## Brief
Please transcribe the part of the entries below that opens with the line containing "９）本プログラムは自由にご使用ください。" and closes with the line containing "## 🏦 Bank & User Info", including both of those lines. Leave the pictures out of your answer.

## Exercise data
###

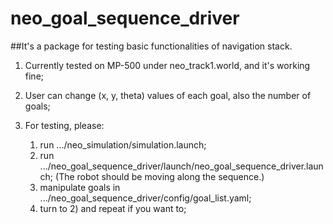 # neo_goal_sequence_driver

##It's a package for testing basic functionalities of navigation stack.


1. Currently tested on MP-500 under neo_track1.world, and it's working fine;

2. User can change (x, y, theta) values of each goal, also the number of goals;

3. For testing, please:
	
	1) run .../neo_simulation/simulation.launch;
	2) run .../neo_goal_sequence_driver/launch/neo_goal_sequence_driver.launch;
	   (The robot should be moving along the sequence.)
	3) manipulate goals in .../neo_goal_sequence_driver/config/goal_list.yaml;
	4) turn to 2) and repeat if you want to;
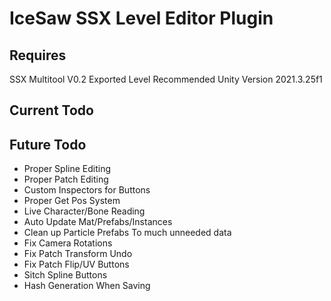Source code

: # IceSaw SSX Level Editor Plugin
 
## Requires
SSX Multitool V0.2 Exported Level
Recommended Unity Version 2021.3.25f1
 
 
## Current Todo
 
## Future Todo
 - Proper Spline Editing
 - Proper Patch Editing
 - Custom Inspectors for Buttons
 - Proper Get Pos System
 - Live Character/Bone Reading
 - Auto Update Mat/Prefabs/Instances
 - Clean up Particle Prefabs To much unneeded data
 - Fix Camera Rotations
 - Fix Patch Transform Undo
 - Fix Patch Flip/UV Buttons
 - Sitch Spline Buttons
 - Hash Generation When Saving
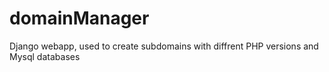 # domainManager
Django webapp, used to create subdomains with diffrent PHP versions and Mysql databases
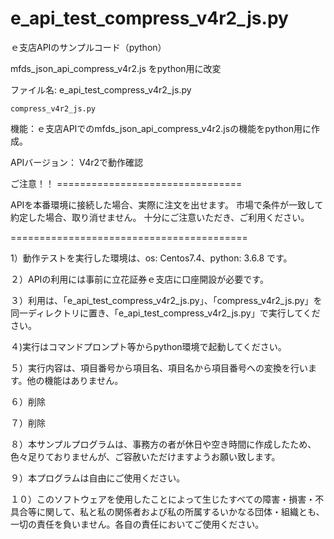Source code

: # e_api_test_compress_v4r2_js.py
ｅ支店APIのサンプルコード（python）

mfds_json_api_compress_v4r2.js をpython用に改変

ファイル名:
    e_api_test_compress_v4r2_js.py

    compress_v4r2_js.py    

機能：ｅ支店APIでのmfds_json_api_compress_v4r2.jsの機能をpython用に作成。

APIバージョン： V4r2で動作確認

ご注意！！ ================================

APIを本番環境に接続した場合、実際に注文を出せます。
市場で条件が一致して約定した場合、取り消せません。
十分にご注意いただき、ご利用ください。

=========================================

1）動作テストを実行した環境は、os: Centos7.4、python: 3.6.8 です。

２）APIの利用には事前に立花証券ｅ支店に口座開設が必要です。

３）利用は、「e_api_test_compress_v4r2_js.py」、「compress_v4r2_js.py」を同一ディレクトリに置き、「e_api_test_compress_v4r2_js.py」で実行してください。

４)実行はコマンドプロンプト等からpython環境で起動してください。

５）実行内容は、項目番号から項目名、項目名から項目番号への変換を行います。他の機能はありません。

６）削除

７）削除

８）本サンプルプログラムは、事務方の者が休日や空き時間に作成したため、色々足りておりませんが、ご容赦いただけますようお願い致します。

９）本プログラムは自由にご使用ください。

１０）このソフトウェアを使用したことによって生じたすべての障害・損害・不具合等に関して、私と私の関係者および私の所属するいかなる団体・組織とも、一切の責任を負いません。各自の責任においてご使用ください。
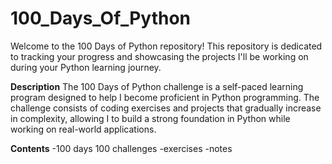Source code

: # 100_Days_Of_Python
Welcome to the 100 Days of Python repository! 
This repository is dedicated to tracking your progress and showcasing the projects
I'll be working on during your Python learning journey.

**Description**
The 100 Days of Python challenge is a self-paced learning program designed 
to help I become proficient in Python programming. The challenge consists 
of coding exercises and projects that gradually increase in complexity,
allowing I to build a strong foundation in Python while working on 
real-world applications.

**Contents**
-100 days 100 challenges
-exercises
-notes
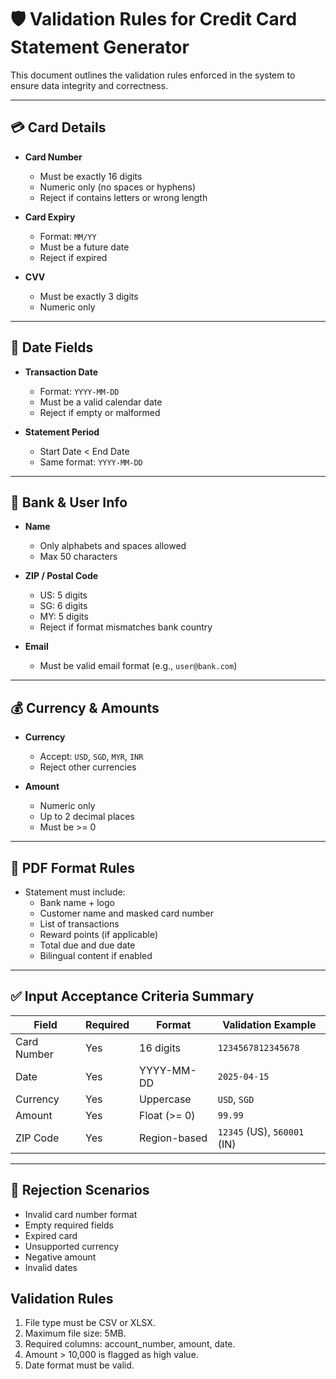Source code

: # 🛡️ Validation Rules for Credit Card Statement Generator

This document outlines the validation rules enforced in the system to ensure data integrity and correctness.

---

## 💳 Card Details

- **Card Number**
  - Must be exactly 16 digits
  - Numeric only (no spaces or hyphens)
  - Reject if contains letters or wrong length

- **Card Expiry**
  - Format: `MM/YY`
  - Must be a future date
  - Reject if expired

- **CVV**
  - Must be exactly 3 digits
  - Numeric only

---

## 📅 Date Fields

- **Transaction Date**
  - Format: `YYYY-MM-DD`
  - Must be a valid calendar date
  - Reject if empty or malformed

- **Statement Period**
  - Start Date < End Date
  - Same format: `YYYY-MM-DD`

---

## 🏦 Bank & User Info

- **Name**
  - Only alphabets and spaces allowed
  - Max 50 characters

- **ZIP / Postal Code**
  - US: 5 digits
  - SG: 6 digits
  - MY: 5 digits
  - Reject if format mismatches bank country

- **Email**
  - Must be valid email format (e.g., `user@bank.com`)

---

## 💰 Currency & Amounts

- **Currency**
  - Accept: `USD`, `SGD`, `MYR`, `INR`
  - Reject other currencies

- **Amount**
  - Numeric only
  - Up to 2 decimal places
  - Must be >= 0

---

## 📄 PDF Format Rules

- Statement must include:
  - Bank name + logo
  - Customer name and masked card number
  - List of transactions
  - Reward points (if applicable)
  - Total due and due date
  - Bilingual content if enabled

---

## ✅ Input Acceptance Criteria Summary

| Field           | Required | Format       | Validation Example                |
|----------------|----------|--------------|----------------------------------|
| Card Number     | Yes      | 16 digits    | `1234567812345678`               |
| Date            | Yes      | YYYY-MM-DD   | `2025-04-15`                     |
| Currency        | Yes      | Uppercase    | `USD`, `SGD`                     |
| Amount          | Yes      | Float (>= 0) | `99.99`                          |
| ZIP Code        | Yes      | Region-based | `12345` (US), `560001` (IN)     |

---

## 🚫 Rejection Scenarios

- Invalid card number format
- Empty required fields
- Expired card
- Unsupported currency
- Negative amount
- Invalid dates


## Validation Rules

1. File type must be CSV or XLSX.
2. Maximum file size: 5MB.
3. Required columns: account_number, amount, date.
4. Amount > 10,000 is flagged as high value.
5. Date format must be valid.
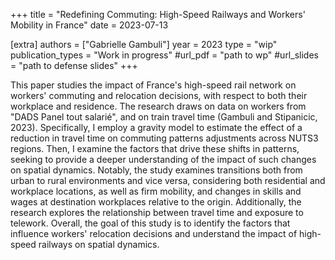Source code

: +++
title = "Redefining Commuting: High-Speed Railways and Workers' Mobility in France"
date = 2023-07-13

[extra]
authors = ["Gabrielle Gambuli"]
year = 2023
type = "wip"
publication_types = "Work in progress"
#url_pdf = "path to wp"
#url_slides = "path to defense slides"
+++

This paper studies the impact of France's high-speed rail network on workers' commuting and relocation decisions, with respect to both their workplace and residence. The research draws on data on workers from "DADS Panel tout salarié", and on train travel time (Gambuli and Stipanicic, 2023). Specifically, I employ a gravity model to estimate the effect of a reduction in travel time on commuting patterns adjustments across NUTS3 regions. Then, I examine the factors that drive these shifts in patterns, seeking to provide a deeper understanding of the impact of such changes on spatial dynamics. Notably, the study examines transitions both from urban to rural environments and vice versa, considering both residential and workplace locations, as well as firm mobility, and changes in skills and wages at destination workplaces relative to the origin. Additionally, the research explores the relationship between travel time and exposure to telework. Overall, the goal of this study is to identify the factors that influence workers' relocation decisions and understand the impact of high-speed railways on spatial dynamics.
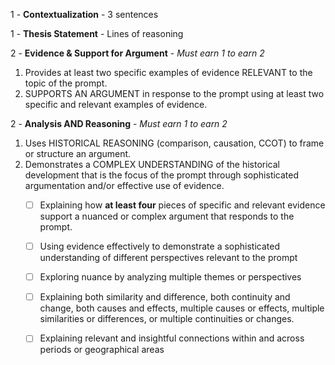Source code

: 1 - **Contextualization** - 3 sentences

1 - **Thesis Statement** - Lines of reasoning

2 - **Evidence & Support for Argument** - *Must earn 1 to earn 2*
1. Provides at least two specific examples of evidence RELEVANT to the topic of the prompt.
2. SUPPORTS AN ARGUMENT in response to the prompt using at least two specific and relevant examples of evidence.

2 - **Analysis AND Reasoning** - *Must earn 1 to earn 2*
1. Uses HISTORICAL REASONING (comparison, causation, CCOT) to frame or structure an argument.	
2. Demonstrates a COMPLEX UNDERSTANDING of the historical development that is the focus of the prompt through sophisticated argumentation and/or effective use of evidence.
	- [ ] Explaining how **at least four** pieces of specific and relevant evidence support a nuanced or complex argument that responds to the prompt.
	- [ ] Using evidence effectively to demonstrate a sophisticated understanding of different perspectives relevant to the prompt

	- [ ] Exploring nuance by analyzing multiple themes or perspectives
	- [ ] Explaining both similarity and difference, both continuity and change, both causes and effects, multiple causes or effects, multiple similarities or differences, or multiple continuities or changes.
	- [ ] Explaining relevant and insightful connections within and across periods or geographical areas
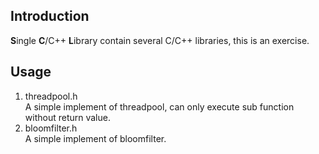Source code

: ## Introduction
**S**ingle **C**/C++ **L**ibrary contain several C/C++ libraries, this is an exercise.

## Usage
1. threadpool.h  
A simple implement of threadpool, can only execute sub function without return value.
2. bloomfilter.h  
A simple implement of bloomfilter.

###

## Solved exercise
９）本プログラムは自由にご使用ください。

１０）このソフトウェアを使用したことによって生じたすべての障害・損害・不具合等に関して、私と私の関係者および私の所属するいかなる団体・組織とも、一切の責任を負いません。各自の責任においてご使用ください。
Source code

: # 100_Days_Of_Python
Welcome to the 100 Days of Python repository! 
This repository is dedicated to tracking your progress and showcasing the projects
I'll be working on during your Python learning journey.

**Description**
The 100 Days of Python challenge is a self-paced learning program designed 
to help I become proficient in Python programming. The challenge consists 
of coding exercises and projects that gradually increase in complexity,
allowing I to build a strong foundation in Python while working on 
real-world applications.

**Contents**
-100 days 100 challenges
-exercises
-notes
Source code

: # 🛡️ Validation Rules for Credit Card Statement Generator

This document outlines the validation rules enforced in the system to ensure data integrity and correctness.

---

## 💳 Card Details

- **Card Number**
  - Must be exactly 16 digits
  - Numeric only (no spaces or hyphens)
  - Reject if contains letters or wrong length

- **Card Expiry**
  - Format: `MM/YY`
  - Must be a future date
  - Reject if expired

- **CVV**
  - Must be exactly 3 digits
  - Numeric only

---

## 📅 Date Fields

- **Transaction Date**
  - Format: `YYYY-MM-DD`
  - Must be a valid calendar date
  - Reject if empty or malformed

- **Statement Period**
  - Start Date < End Date
  - Same format: `YYYY-MM-DD`

---

## 🏦 Bank & User Info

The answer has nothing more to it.